Open Collective
Open Collective
Loading
Rise and Shine's Annual Update - 2023
Published on December 29, 2023 by Daisy Carter

What a big year for Rise and Shine!

Since 2021, Rise and Shine members have been practicing community care as a means of building local power and political consciousness in low-income, BIPOC, and other marginalized communities in Bowling Green. This year, that we secured our first fiscal sponsorship through Open Collective, helping us to build more structure and sustainability around our mutual aid work. Here are a couple of the things that we've accomplished this year:

1. Awarded our first grant from the Kentucky Civic Engagement Table for $15,000! -This allowed us to create two, brand-new (paid) pilot part-time organizing positions - an Outreach/Scouting Coordinator and a Networking + Movement Organizer. With this funding, we have been conducting bi-weekly street outreach to our homeless community, securing organizing collaborations (ie: Pro-Palestine teach-in w/ B.L.A.C.K, Louisville for Palestine, and Community Control Now), and invest in leadership development.
2. Recruited 20+ new local members and met our membership fundraising goal of $300 - This year, we have taken up a "pay-your-dues" membership model to help increase membership engagement within the organization, and fundraise for expenses that may come up for hosting membership meetings or general community needs.
3. Support and development for Bowling Green's first tenant union, BG Mobile Homeowner's United - The affordable housing crisis in Bowling Green has always been fueled by gentrification, but this year we saw in real-time the effects it has on the community. Rise and Shine, along with other organizing partners and comrades, have been supporting and fighting for the 30+ families that are set to be evicted from their trailers due to redevelopment and land grabbing. We have been working with the residents on a housing campaign aimed at advocating for better local tenant protections, and ultimately winning compensation for moving costs. Our support has looked like mobilizing the community towards signing their petition, helping with campaign strategy + development, and providing mutual aid. So far, the families have won free rent in January, and evictions have been deferred to 2024.  
4. Hosted + collaborated on at least five political education workshops centering mutual aid, climate survival + disaster resiliency, international solidarity, and healing justice (...we took a trip to New Orleans this year!) - Rise and Shine values the role of political education as a part of mutual aid organizing. Not only do we want to educate and inform other organizing initiatives about the importance of mutual aid in this political moment, but how to make those learnings accessible. We've had the privilege to work with multiple organizations such as the Kentucky Civic Engagement Table, The Climate Mobilization, Power Shift Network, and Rethinking Economics to present various presentations on the intersection of mutual aid and other systemic injustices.
5. Joined the Western Kentucky Coalition at KCET - The Western Kentucky Coalition is a group of over 10+ organizations working to build disaster resiliency and political power for marginalized communities living throughout the Western Kentucky region. This includes developing organizing infrastructure in historically disinvested communities, pushing for just policy and local climate resilient infrastructure, and centering mutual aid as a political and base-building strategy. 

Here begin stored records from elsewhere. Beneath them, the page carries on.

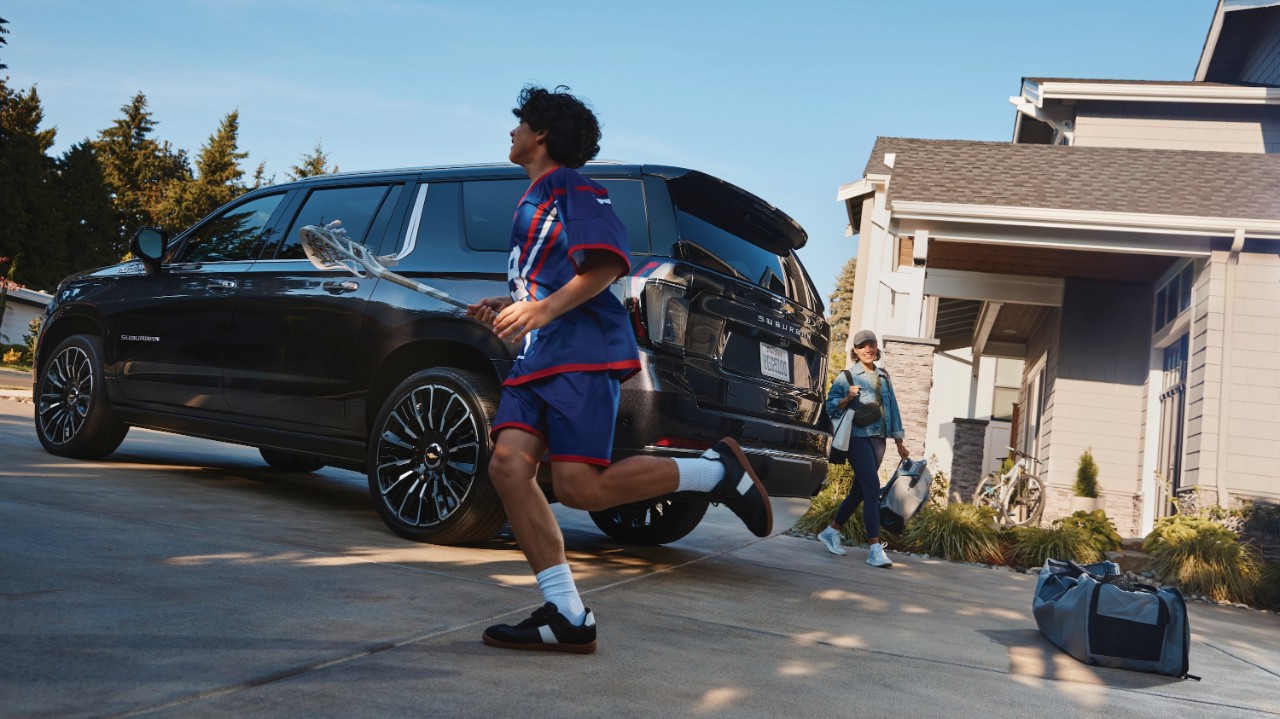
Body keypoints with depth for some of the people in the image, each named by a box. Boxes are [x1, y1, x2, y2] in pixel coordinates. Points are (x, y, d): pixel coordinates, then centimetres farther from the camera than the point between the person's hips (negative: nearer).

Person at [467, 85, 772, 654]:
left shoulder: (570, 186, 1)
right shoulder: (534, 200, 30)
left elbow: (608, 262, -14)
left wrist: (543, 309, -19)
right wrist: (507, 306, 25)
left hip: (581, 352, -9)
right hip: (537, 355, 9)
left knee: (577, 487, -19)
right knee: (508, 464, -11)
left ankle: (716, 471, -1)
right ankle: (566, 618, -10)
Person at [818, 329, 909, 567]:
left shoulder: (883, 376, 15)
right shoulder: (847, 376, -1)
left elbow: (892, 407, 18)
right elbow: (831, 406, -1)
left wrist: (899, 441, 18)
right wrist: (847, 398, -20)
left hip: (878, 439, 6)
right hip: (857, 438, -6)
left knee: (859, 491, 11)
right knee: (872, 489, -15)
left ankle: (832, 531, 28)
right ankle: (875, 549, -16)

This year, Rise and Shine focused on how to build an organizing team and decentralize mutual aid work from previous organizers who held down most of the responsibility. With the help of The Climate Mobilization, we have been able to experiment with decentralized organizing, assigning roles rather than small tasks to budding local organizers. Our biggest challenge in 2023 has been building organizing capacity. At the start of the new year, Rise and Shine onboarded + trained five new organizers to push forward mutual aid work in Bowling Green. By the end of the year, only two organizers have been able to pick up this work, primarily those who been getting paid to do so. Barriers such as unstable work + income, illness, and mental health has made organizing difficult for the collective. Getting clearer on our self-interest and personal capacity is crucial moving into 2024.

In 2024, we are prioritizing intention, diversity in leadership, and setting realistic goals + expectations. Our organizers are also interested in making our mutual aid organizing less insular, meaning more networking and connecting with other organizations, local businesses, and other minds that are politically aligned.